You're literally just wasting sand. We've perfected the process to the point where it's inexpensive to produce tiny and cheap chips that pack more power than a 386 computer. It makes little difference if it's 1,000 transistors or 1,000,000. It gets more complicated on the cutting edge, but this ain't it. These chips are probably 90 nm or 40 nm, a technology that's two decades old, and it's basically the off-ramp for older-generation chip fabs that can no longer crank out cutting-edge CPUs or GPUs.
Building specialized hardware for stuff like that costs a lot more than writing software that uses just the portions you need. It requires deeper expertise, testing is more expensive and slower, etc.
It's already very cheap to build though. We are able to pack a ton of processing into a tiny form factor for little money (comparatively, ignoring end-consumer margins etc.).

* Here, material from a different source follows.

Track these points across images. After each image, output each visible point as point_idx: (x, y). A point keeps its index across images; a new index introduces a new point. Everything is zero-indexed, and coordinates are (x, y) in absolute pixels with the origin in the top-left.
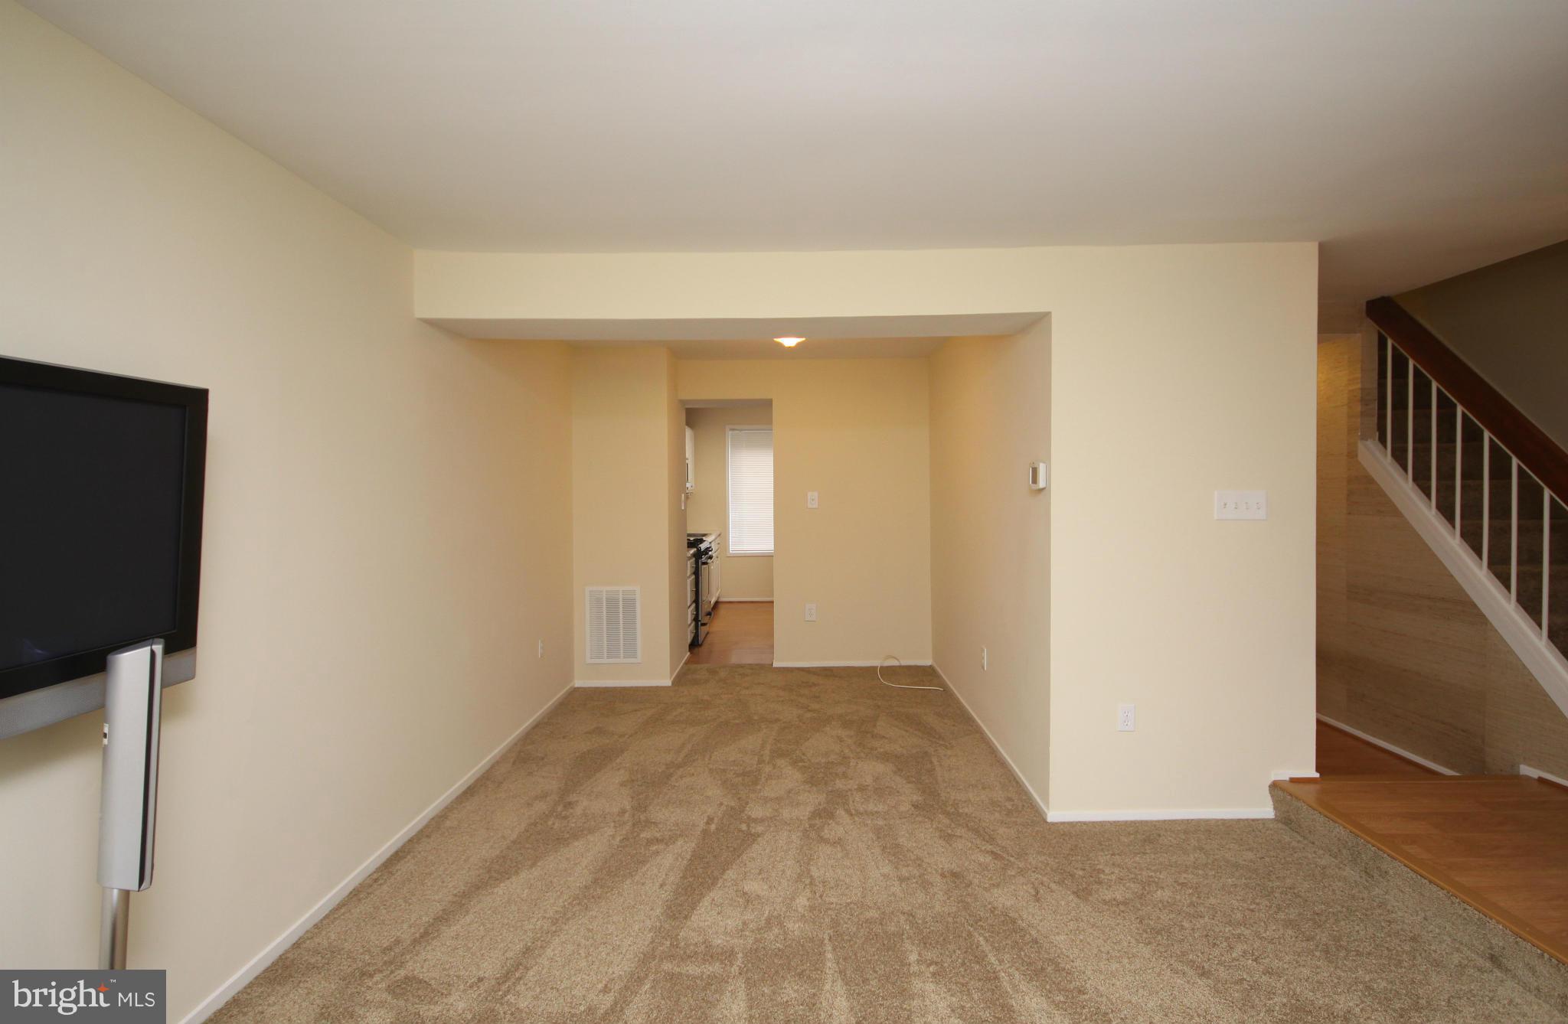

An earbud that does ANC, supports multiple different audio standard including low battery standby, is somewhat resistant to interference, can send and receive over many meters. That's awesome for the the price. That it has enough processing to run a 33 year old game.. well, that's just technological progression.
A single modern smartphone has more compute than all global conpute of 1980 combined.
I need that in lunar-lander exponents
(imagine the lunar lander computer being an earbud ha)
Well, current smartphone would be about 10^8 times faster/more than the lunar lander.
A single Airpod would be about 10^4 times as powerful as the entire lunar lander guidance system.
Or to put another way: a single Airpod would outcompute the entire Soviet Union's space program.
Neither - it's a triumph of our ability to do increasing complex things in both software and hardware. An earbud should be able to make good use of the extra computing capacity, whether it is to run more sophisticated compression saving bandwidth, or for features like more sophisticated noise cancelling/microphone isolation algorithms. There are really very few devices that shouldn't be able to be better given more (free) compute.
It's also a triumph of the previous generation of programmers to be able to make interesting games that took so little compute.
Plus there’s actually less waste, I would imagine, by using a generic, very efficiently mass produced, but way overkill part. vs. a one off or very specific, rare but perfectly matched part.
There are enough atoms in that earbud to replace all of the world's computers.
We've got a long way to go.
Less computing power is not necessarily cheaper.
If it can run Doom it can run malware.
I imagine it’s far more economical to have one foundry that can make a general purpose chip that’s overpowered for 95% of uses than to try to make a ton of different chips. It speaks to how a lot of the actual cost is the manufacturing and R&D.
The only real problem I could see is if the general purpose microcontroller is significantly more power-hungry than a specialized chip, impacting the battery life of the earbuds.
On every other axis, though, it's likely a very clear win: reusable chips means cheaper units, which often translates into real resource savings (in the extreme case, it may save an entire additional factory for the custom chips, saving untold energy and effort.)
I think it's just indicative of the fact that general purpose hardware has more applications, and can thus be mass produced for cheaper at a greater scale and used for more applications.
Marginal cost of a small microprocessor in an ASIC is nothing.
The RAM costs a little bit, but if you want to firmware update in a friendly way, etc, you need some RAM to stage the updates.
It's intuitive to think of wasted compute capacity as correlating with a waste of material resources. Is this really the case though?
Waste is subjective or, at best, hard to define. It's the classic "get rid of all the humans and nothing would be wasted" aphorism.
If you look at the bottom of the page, it’s an advertisement for someone looking for a job to show off his technical skill.
Okay? Is that good or bad or what?
I will never understand people who treat MHz like a rationed resource.